“Shucks!” scoffed the miller. “I ain’t dead yit. But what made that gun——”

He stooped and picked it up. First he looked at the twisted hammer, then he turned it around and looked into the muzzle.

“For the good land o’ liberty!” he yelled. “What’s the meanin’ of this? Who—who’s gone and stuck up this here gun bar’l this a-way? I vum! It’s ce-ment—sure’s I’m a foot high.”

“What did you want to tetch that gun for, Jabez Potter?” demanded Aunt Alvirah, easing herself into a low rocker. “Oh, my back! and oh, my bones! I allus warned you ‘twould do some harm some day. That’s why I plugged it up.”

“You—you plugged it up?” gasped the miller. “Wha—what for I want to know?”
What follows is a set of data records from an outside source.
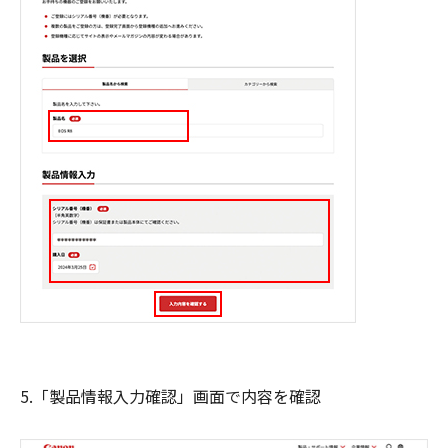
5.「製品情報入力確認」画面で内容を確認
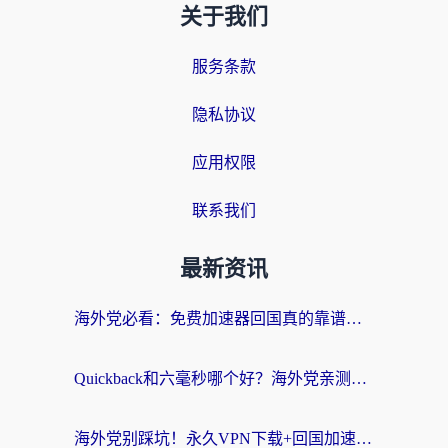
关于我们
服务条款
隐私协议
应用权限
联系我们
最新资讯
海外党必看：免费加速器回国真的靠谱吗？3步教你选到好用的归雁替代
Quickback和六毫秒哪个好？海外党亲测：选对回国加速器，无缝刷剧办公不再愁
海外党别踩坑！永久VPN下载+回国加速器选择指南，无缝刷国内剧游戏支付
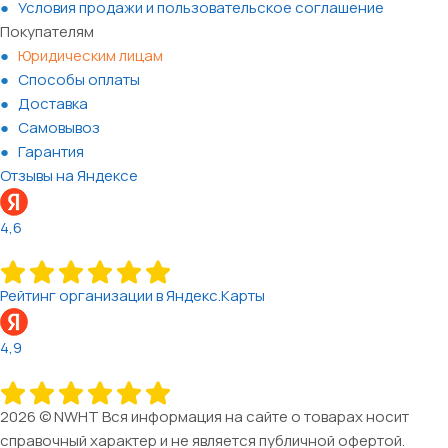
Условия продажи и пользовательское соглашение
Покупателям
Юридическим лицам
Способы оплаты
Доставка
Самовывоз
Гарантия
Отзывы на Яндексе
4,6
Рейтинг организации в Яндекс.Карты
4,9
2026 © NWHT Вся информация на сайте о товарах носит
справочный характер и не является публичной офертой.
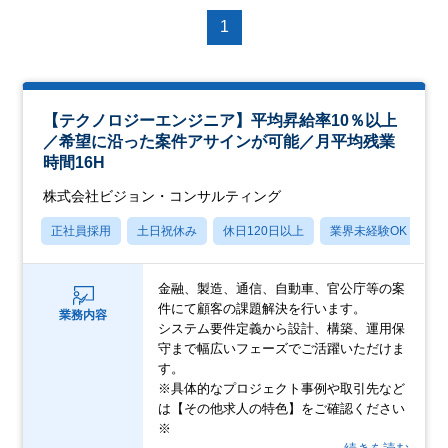
1
【テクノロジーエンジニア】平均昇給率10％以上
／希望に沿った案件アサインが可能／月平均残業
時間16H
株式会社ビジョン・コンサルティング
正社員採用
土日祝休み
休日120日以上
業界未経験OK
産
金融、製造、通信、自動車、官公庁等の案
件にて顧客の課題解決を行います。
業務内容
システム要件定義から設計、構築、運用保
守まで幅広いフェーズでご活躍いただけま
す。
※具体的なプロジェクト事例や取引先など
は【その他求人の特色】をご確認ください
※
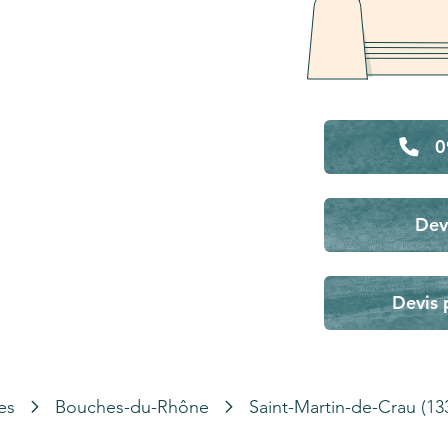
0
Dev
Devis 
es
Bouches-du-Rhône
Saint-Martin-de-Crau (13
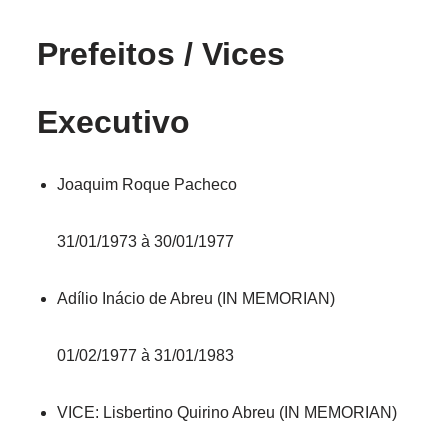
Prefeitos / Vices
Executivo
Joaquim Roque Pacheco
31/01/1973 à 30/01/1977
Adílio Inácio de Abreu (IN MEMORIAN)
01/02/1977 à 31/01/1983
VICE: Lisbertino Quirino Abreu (IN MEMORIAN)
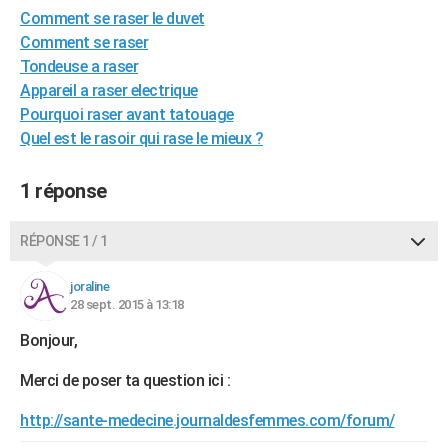
Comment se raser le duvet
City break
Voyage de noces
Climat
Destinations
Voyage nature
Forum
+
PHOTO
Comment se raser
GUIDES D'ACHAT
Tondeuse a raser
Appareil a raser electrique
BONS PLANS
Pourquoi raser avant tatouage
Quel est le rasoir qui rase le mieux ?
CARTE DE VOEUX
Carte Bonne année
Carte Pâques
Carte de Noël
Carte Saint-Valentin
Carte d'anniversaire
DICTIONNAIRE
1 réponse
Biographies
Expressions
Dictionnaire
Citations
Proverbes
PROGRAMME TV
RÉPONSE 1 / 1
COPAINS D'AVANT
joraline
Se connecter
Collèges
Universités
Service militaire
S'inscrire
Lycées
Primaires
Entreprises
Avis de recherche
28 sept. 2015 à 13:18
AVIS DE DÉCÈS
Bonjour,
FORUM
Merci de poser ta question ici :
Lifestyle
Sport
Television
Cinema
Bricolage
Culture
Auto
Voyage
http://sante-medecine.journaldesfemmes.com/forum/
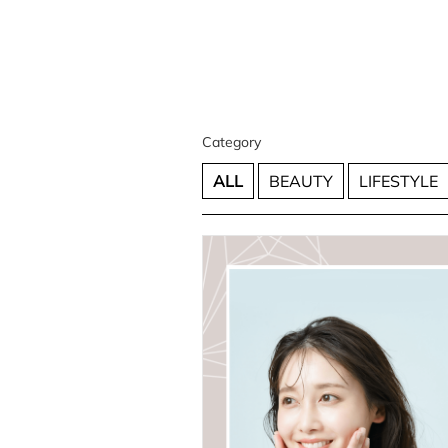
Category
ALL
BEAUTY
LIFESTYLE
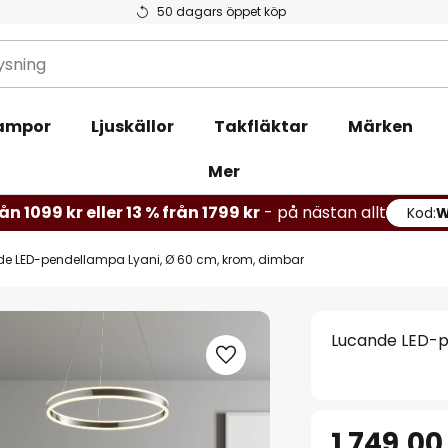
50 dagars öppet köp
ampor
Ljuskällor
Takfläktar
Märken
Mer
ån 1099 kr eller 13 % från 1799 kr
- på nästan allt
Kod:
e LED-pendellampa Lyani, Ø 60 cm, krom, dimbar
Lucande LED-p
1 749,00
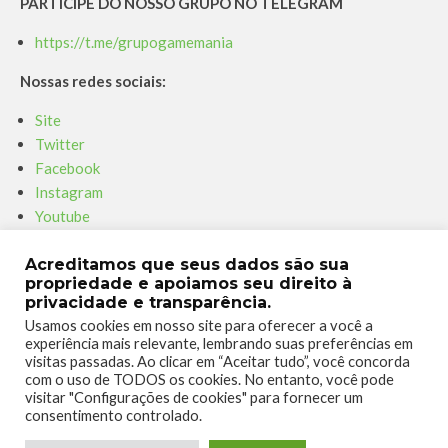
PARTICIPE DO NOSSO GRUPO NO TELEGRAM
https://t.me/grupogamemania
Nossas redes sociais:
Site
Twitter
Facebook
Instagram
Youtube
Twitch
Acreditamos que seus dados são sua
Parceiro – Xboxmania
propriedade e apoiamos seu direito à
privacidade e transparência.
Site Xboxmania
Usamos cookies em nosso site para oferecer a você a
Facebook
experiência mais relevante, lembrando suas preferências em
visitas passadas. Ao clicar em “Aceitar tudo”, você concorda
Twitter
com o uso de TODOS os cookies. No entanto, você pode
Instagram
visitar "Configurações de cookies" para fornecer um
Youtube
consentimento controlado.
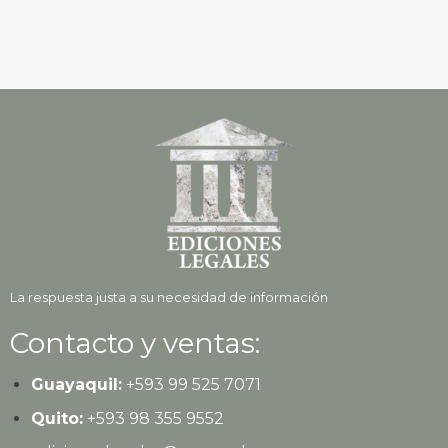
La respuesta justa a su necesidad de información
Contacto y ventas:
Guayaquil:
+593
99 525 7071
Quito:
+593
98 355 9552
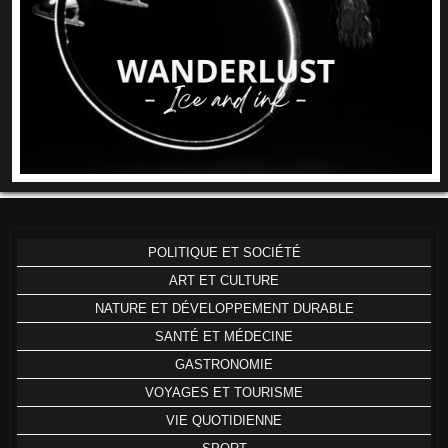
POLITIQUE ET SOCIÉTÉ
ART ET CULTURE
NATURE ET DÉVELOPPEMENT DURABLE
SANTÉ ET MÉDECINE
GASTRONOMIE
VOYAGES ET TOURISME
VIE QUOTIDIENNE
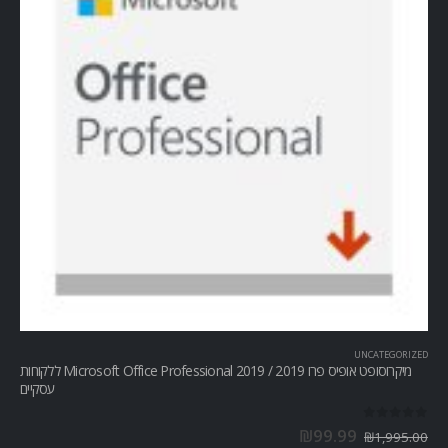
UNCATEGORIZED
מיקרוסופט אופיס פרו Microsoft Office Professional 2019 / 2019 ללקוחות
עסקיים
out of 5
0
₪
99.99
₪
1,995.00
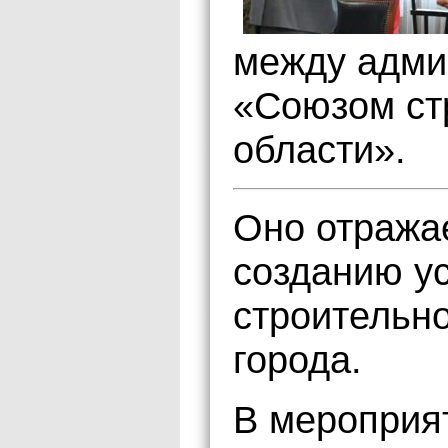
между адми
«Союзом ст
области».
Оно отража
созданию у
строительно
города.
В мероприя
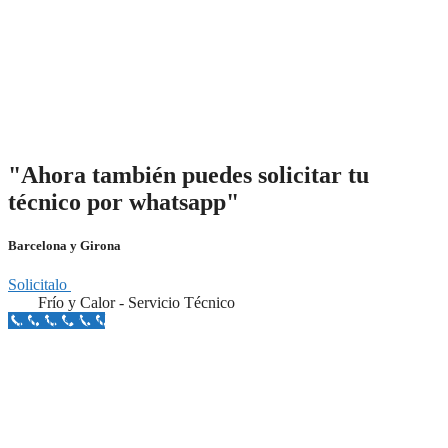
"Ahora también puedes solicitar tu
técnico por whatsapp"
Barcelona y Girona
Solicitalo
Frío y Calor - Servicio Técnico
Llámanos Aquí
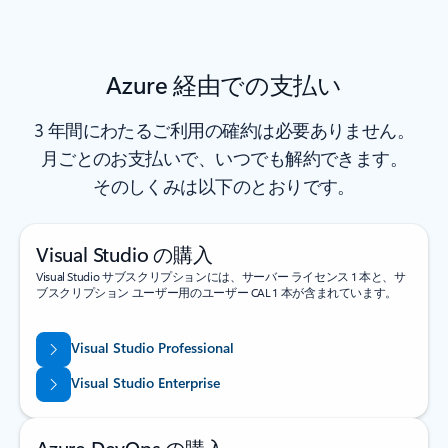
Azure 経由での支払い
3 年間にわたるご利用の確約は必要ありません。
月ごとのお支払いで、いつでも解約できます。
そのしくみは以下のとおりです。
Visual Studio の購入
Visual Studio サブスクリプションには、サーバー ライセンス 1 本と、サ
ブスクリプション ユーザー用のユーザー CAL 1 本が含まれています。
Visual Studio Professional
Visual Studio Enterprise
Azure DevOps の購入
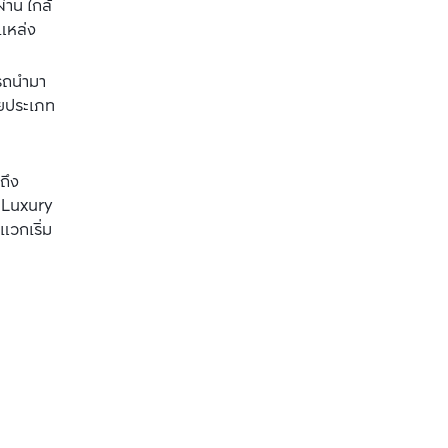
่าน ใกล้
แหล่ง
มารถนำมา
ัยประเภท
ถึง
 Luxury 
แวกเริ่ม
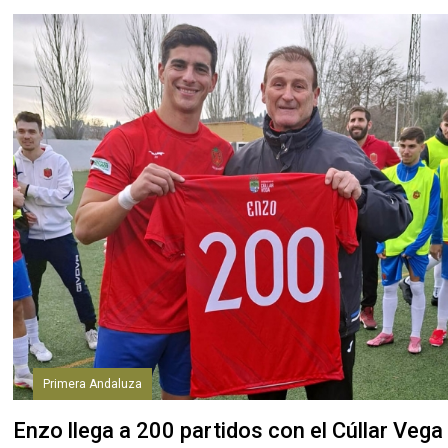
Primera Andaluza
Enzo llega a 200 partidos con el Cúllar Vega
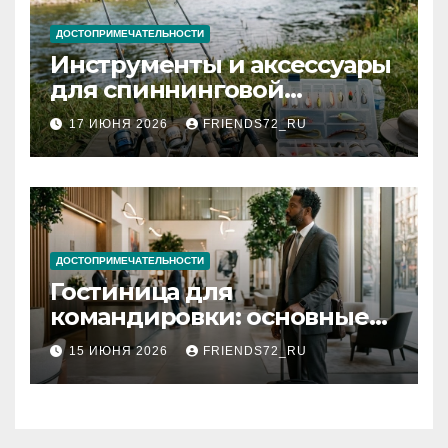
ДОСТОПРИМЕЧАТЕЛЬНОСТИ
Инструменты и аксессуары
для спиннинговой
рыбалки: назначение и
17 ИЮНЯ 2026
FRIENDS72_RU
типы
ДОСТОПРИМЕЧАТЕЛЬНОСТИ
Гостиница для
командировки: основные
критерии выбора
15 ИЮНЯ 2026
FRIENDS72_RU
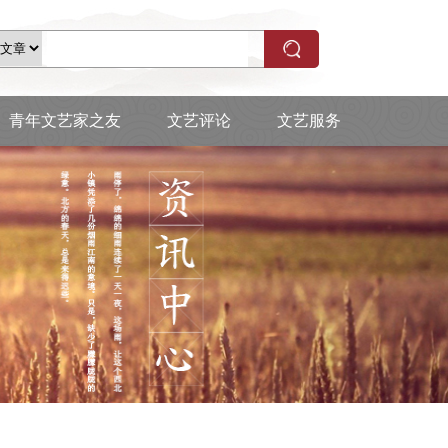
青年文艺家之友
文艺评论
文艺服务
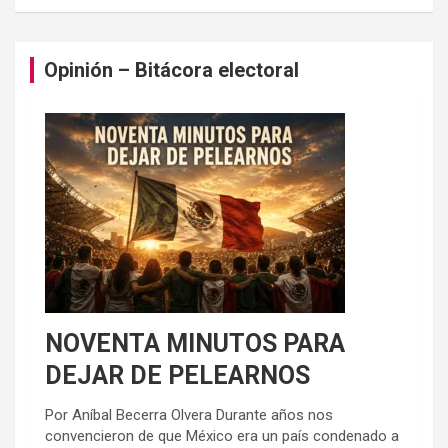
Opinión – Bitácora electoral
NOVENTA MINUTOS PARA
DEJAR DE PELEARNOS
Por Aníbal Becerra Olvera Durante años nos
convencieron de que México era un país condenado a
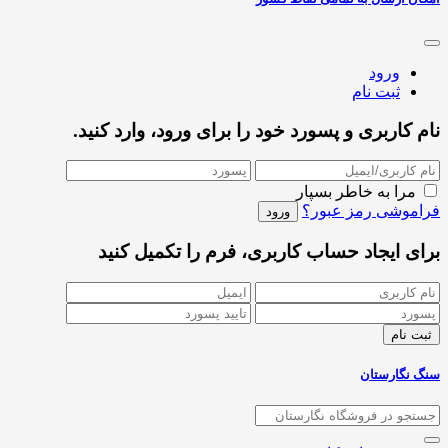
ورود
ثبت نام
نام کاربری و پسورد خود را برای ورود، وارد کنید.
مرا به خاطر بسپار
فراموشی رمز عبور؟
برای ایجاد حساب کاربری، فرم را تکمیل کنید
سنگ نگارستان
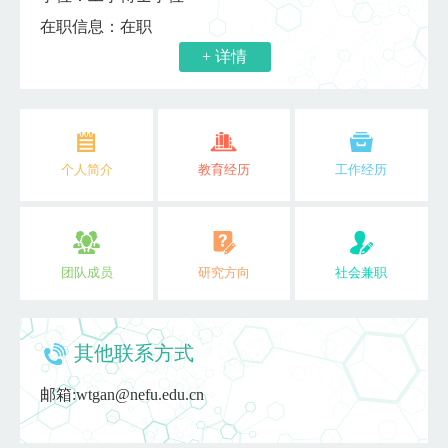
在职信息：在职
+ 详情
个人简介
教育经历
工作经历
团队成员
研究方向
社会兼职
其他联系方式
邮箱:
wtgan@nefu.edu.cn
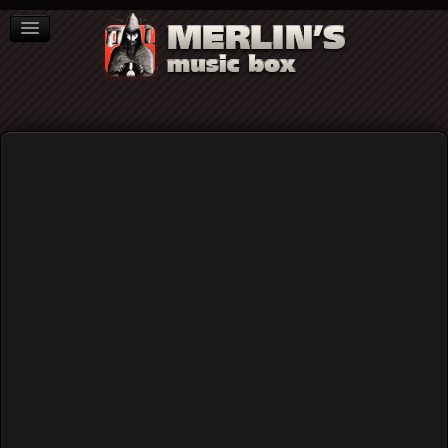
ΒΙΒΛΙΑ
NEWS
ΣΥΝΕΝΤΕΥΞΕΙΣ
Mike Oldfield
Ένα μέρος της συναυλίας του Mike
Oldfield στον Λυκαβηττό τον Ιούλιο του
1981 (audio)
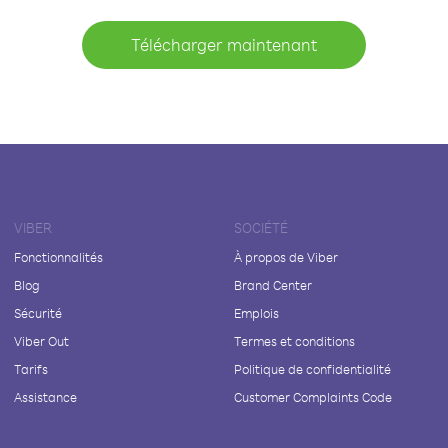
Télécharger maintenant
VIBER
SOCIÉTÉ
Fonctionnalités
À propos de Viber
Blog
Brand Center
Sécurité
Emplois
Viber Out
Termes et conditions
Tarifs
Politique de confidentialité
Assistance
Customer Complaints Code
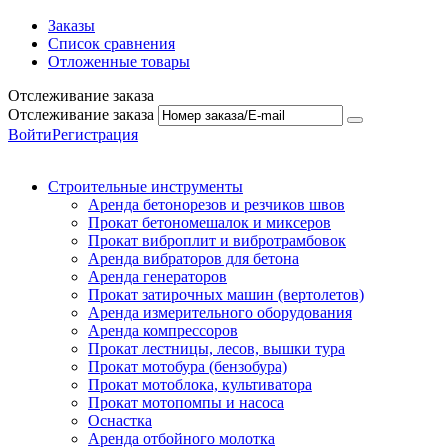
Заказы
Список сравнения
Отложенные товары
Отслеживание заказа
Отслеживание заказа
Войти
Регистрация
Строительные инструменты
Аренда бетонорезов и резчиков швов
Прокат бетономешалок и миксеров
Прокат виброплит и вибротрамбовок
Аренда вибраторов для бетона
Аренда генераторов
Прокат затирочных машин (вертолетов)
Аренда измерительного оборудования
Аренда компрессоров
Прокат лестницы, лесов, вышки тура
Прокат мотобура (бензобура)
Прокат мотоблока, культиватора
Прокат мотопомпы и насоса
Оснастка
Аренда отбойного молотка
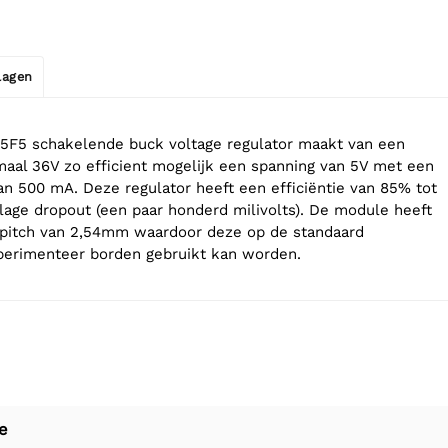
jlagen
F5 schakelende buck voltage regulator maakt van een
aal 36V zo efficient mogelijk een spanning van 5V met een
n 500 mA. Deze regulator heeft een efficiëntie van 85% tot
age dropout (een paar honderd milivolts). De module heeft
 pitch van 2,54mm waardoor deze op de standaard
perimenteer borden gebruikt kan worden.
e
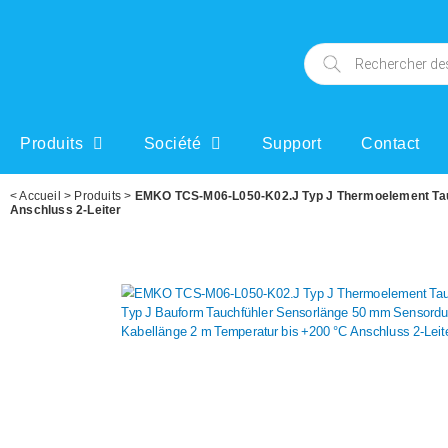
Produits
Société
Support
Contact
<
Accueil
>
Produits
>
EMKO TCS-M06-L050-K02.J Typ J Thermoelement Tauc
Anschluss 2-Leiter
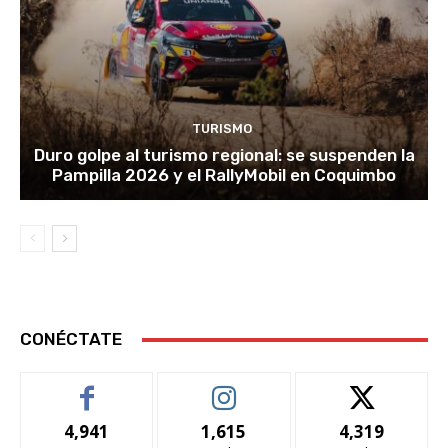
TURISMO
Duro golpe al turismo regional: se suspenden la
Pampilla 2026 y el RallyMobil en Coquimbo
CONÉCTATE
4,941
1,615
4,319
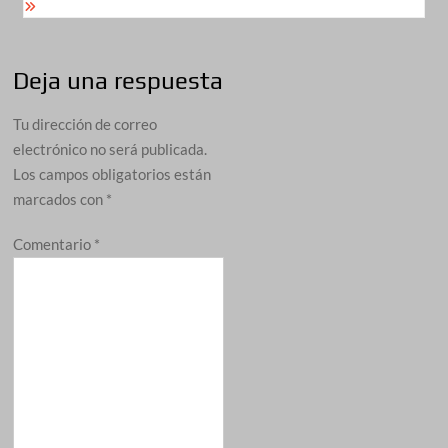
Deja una respuesta
Tu dirección de correo
electrónico no será publicada.
Los campos obligatorios están
marcados con
*
Comentario
*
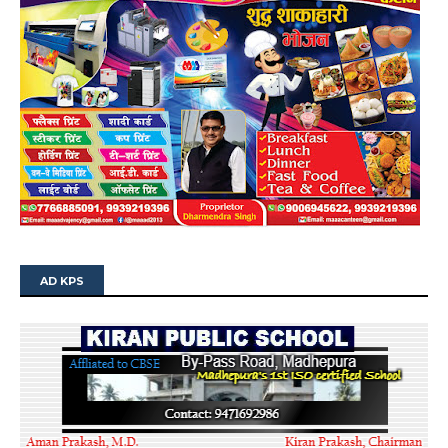
AD KPS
“So, if ’twas loaded, no bullet would get out and hurt anybody,” declared the little old woman promptly. “Now, you kin get mad and use bad language, Jabez Potter, if you’ve a mind to. But I’d ruther go back to the poorhouse to live than stay under this ruff with that gun all ready to shoot with.”

The miller was so thunderstruck for a moment that he could not reply. Ruth feared he might fly into a temper, for he was not a patient man. But, oddly enough, he never raged at the little old housekeeper.

“I vum!” he said at last. “Don’t that beat all? An’ ain’t it like a woman? Stickin’ up the muzzle of the gun so’s it couldn’t shoot—but would explode. Shucks!” He suddenly flung up both hands. “Can you beat ’em? You can’t!

Now that it was all over, and the accident had not caused any fatality, the two girls felt like laughing—a hysterical feeling perhaps. They got Aunt Alvirah into the larger kitchen and left Uncle Jabez to nail up the box that he was going to ship for Ruth to Red Cross headquarters.

The girl of the Red Mill had been gathering the knitted wear and comfort kits from the neighbors around to send on to the Red Cross headquarters, and, in the immediate vicinity of the Red Mill, she knew that the women and girls were doing a better work for the cause than in Cheslow itself.